**Exercise directions**.
Edit the lines below so that every "common name" becomes "vernacular name", leaving everything else unchanged.

** start Provided information **

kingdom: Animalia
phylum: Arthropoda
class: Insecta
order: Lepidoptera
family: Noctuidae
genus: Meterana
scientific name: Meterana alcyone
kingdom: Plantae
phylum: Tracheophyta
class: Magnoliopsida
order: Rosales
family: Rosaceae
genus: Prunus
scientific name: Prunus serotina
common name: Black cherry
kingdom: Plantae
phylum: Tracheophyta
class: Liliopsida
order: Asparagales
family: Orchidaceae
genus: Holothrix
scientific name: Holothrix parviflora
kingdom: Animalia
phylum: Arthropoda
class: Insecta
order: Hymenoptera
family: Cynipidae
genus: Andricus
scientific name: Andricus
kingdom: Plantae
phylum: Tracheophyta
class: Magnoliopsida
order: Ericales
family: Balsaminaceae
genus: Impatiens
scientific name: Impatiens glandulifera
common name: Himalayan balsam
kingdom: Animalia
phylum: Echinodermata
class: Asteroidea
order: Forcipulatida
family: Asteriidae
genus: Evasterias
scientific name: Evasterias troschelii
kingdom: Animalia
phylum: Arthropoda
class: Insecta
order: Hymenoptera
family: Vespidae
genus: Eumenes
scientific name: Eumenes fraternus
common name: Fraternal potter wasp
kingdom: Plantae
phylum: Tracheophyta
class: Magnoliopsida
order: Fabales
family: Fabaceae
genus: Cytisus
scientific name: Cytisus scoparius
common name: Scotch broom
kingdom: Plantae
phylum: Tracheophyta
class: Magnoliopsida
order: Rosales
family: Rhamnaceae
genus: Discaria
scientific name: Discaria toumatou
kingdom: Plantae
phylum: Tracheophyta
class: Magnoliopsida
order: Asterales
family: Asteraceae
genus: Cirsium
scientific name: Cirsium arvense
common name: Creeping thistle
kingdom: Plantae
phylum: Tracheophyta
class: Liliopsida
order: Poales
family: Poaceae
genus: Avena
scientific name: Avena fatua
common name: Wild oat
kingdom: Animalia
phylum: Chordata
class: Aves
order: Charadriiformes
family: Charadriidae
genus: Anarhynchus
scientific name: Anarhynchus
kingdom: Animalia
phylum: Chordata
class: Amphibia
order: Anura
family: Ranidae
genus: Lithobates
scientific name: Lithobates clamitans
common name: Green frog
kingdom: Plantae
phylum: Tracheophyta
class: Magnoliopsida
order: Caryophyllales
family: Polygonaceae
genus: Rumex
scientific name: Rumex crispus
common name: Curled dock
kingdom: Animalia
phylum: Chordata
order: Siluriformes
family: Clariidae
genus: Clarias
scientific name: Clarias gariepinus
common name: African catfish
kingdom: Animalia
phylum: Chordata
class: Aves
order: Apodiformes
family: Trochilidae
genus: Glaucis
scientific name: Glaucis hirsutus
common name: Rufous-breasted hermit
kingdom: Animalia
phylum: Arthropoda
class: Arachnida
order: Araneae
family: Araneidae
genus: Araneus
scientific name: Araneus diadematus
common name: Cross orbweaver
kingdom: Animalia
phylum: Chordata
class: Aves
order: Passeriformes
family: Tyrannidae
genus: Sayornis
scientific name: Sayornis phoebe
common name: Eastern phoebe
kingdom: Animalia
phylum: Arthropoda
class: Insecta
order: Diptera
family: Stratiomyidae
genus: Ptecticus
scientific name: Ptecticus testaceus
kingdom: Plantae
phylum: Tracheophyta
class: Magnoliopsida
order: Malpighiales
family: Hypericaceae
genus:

** end Provided information **

**Response**.
kingdom: Animalia
phylum: Arthropoda
class: Insecta
order: Lepidoptera
family: Noctuidae
genus: Meterana
scientific name: Meterana alcyone
kingdom: Plantae
phylum: Tracheophyta
class: Magnoliopsida
order: Rosales
family: Rosaceae
genus: Prunus
scientific name: Prunus serotina
vernacular name: Black cherry
kingdom: Plantae
phylum: Tracheophyta
class: Liliopsida
order: Asparagales
family: Orchidaceae
genus: Holothrix
scientific name: Holothrix parviflora
kingdom: Animalia
phylum: Arthropoda
class: Insecta
order: Hymenoptera
family: Cynipidae
genus: Andricus
scientific name: Andricus
kingdom: Plantae
phylum: Tracheophyta
class: Magnoliopsida
order: Ericales
family: Balsaminaceae
genus: Impatiens
scientific name: Impatiens glandulifera
vernacular name: Himalayan balsam
kingdom: Animalia
phylum: Echinodermata
class: Asteroidea
order: Forcipulatida
family: Asteriidae
genus: Evasterias
scientific name: Evasterias troschelii
kingdom: Animalia
phylum: Arthropoda
class: Insecta
order: Hymenoptera
family: Vespidae
genus: Eumenes
scientific name: Eumenes fraternus
vernacular name: Fraternal potter wasp
kingdom: Plantae
phylum: Tracheophyta
class: Magnoliopsida
order: Fabales
family: Fabaceae
genus: Cytisus
scientific name: Cytisus scoparius
vernacular name: Scotch broom
kingdom: Plantae
phylum: Tracheophyta
class: Magnoliopsida
order: Rosales
family: Rhamnaceae
genus: Discaria
scientific name: Discaria toumatou
kingdom: Plantae
phylum: Tracheophyta
class: Magnoliopsida
order: Asterales
family: Asteraceae
genus: Cirsium
scientific name: Cirsium arvense
vernacular name: Creeping thistle
kingdom: Plantae
phylum: Tracheophyta
class: Liliopsida
order: Poales
family: Poaceae
genus: Avena
scientific name: Avena fatua
vernacular name: Wild oat
kingdom: Animalia
phylum: Chordata
class: Aves
order: Charadriiformes
family: Charadriidae
genus: Anarhynchus
scientific name: Anarhynchus
kingdom: Animalia
phylum: Chordata
class: Amphibia
order: Anura
family: Ranidae
genus: Lithobates
scientific name: Lithobates clamitans
vernacular name: Green frog
kingdom: Plantae
phylum: Tracheophyta
class: Magnoliopsida
order: Caryophyllales
family: Polygonaceae
genus: Rumex
scientific name: Rumex crispus
vernacular name: Curled dock
kingdom: Animalia
phylum: Chordata
order: Siluriformes
family: Clariidae
genus: Clarias
scientific name: Clarias gariepinus
vernacular name: African catfish
kingdom: Animalia
phylum: Chordata
class: Aves
order: Apodiformes
family: Trochilidae
genus: Glaucis
scientific name: Glaucis hirsutus
vernacular name: Rufous-breasted hermit
kingdom: Animalia
phylum: Arthropoda
class: Arachnida
order: Araneae
family: Araneidae
genus: Araneus
scientific name: Araneus diadematus
vernacular name: Cross orbweaver
kingdom: Animalia
phylum: Chordata
class: Aves
order: Passeriformes
family: Tyrannidae
genus: Sayornis
scientific name: Sayornis phoebe
vernacular name: Eastern phoebe
kingdom: Animalia
phylum: Arthropoda
class: Insecta
order: Diptera
family: Stratiomyidae
genus: Ptecticus
scientific name: Ptecticus testaceus
kingdom: Plantae
phylum: Tracheophyta
class: Magnoliopsida
order: Malpighiales
family: Hypericaceae
genus:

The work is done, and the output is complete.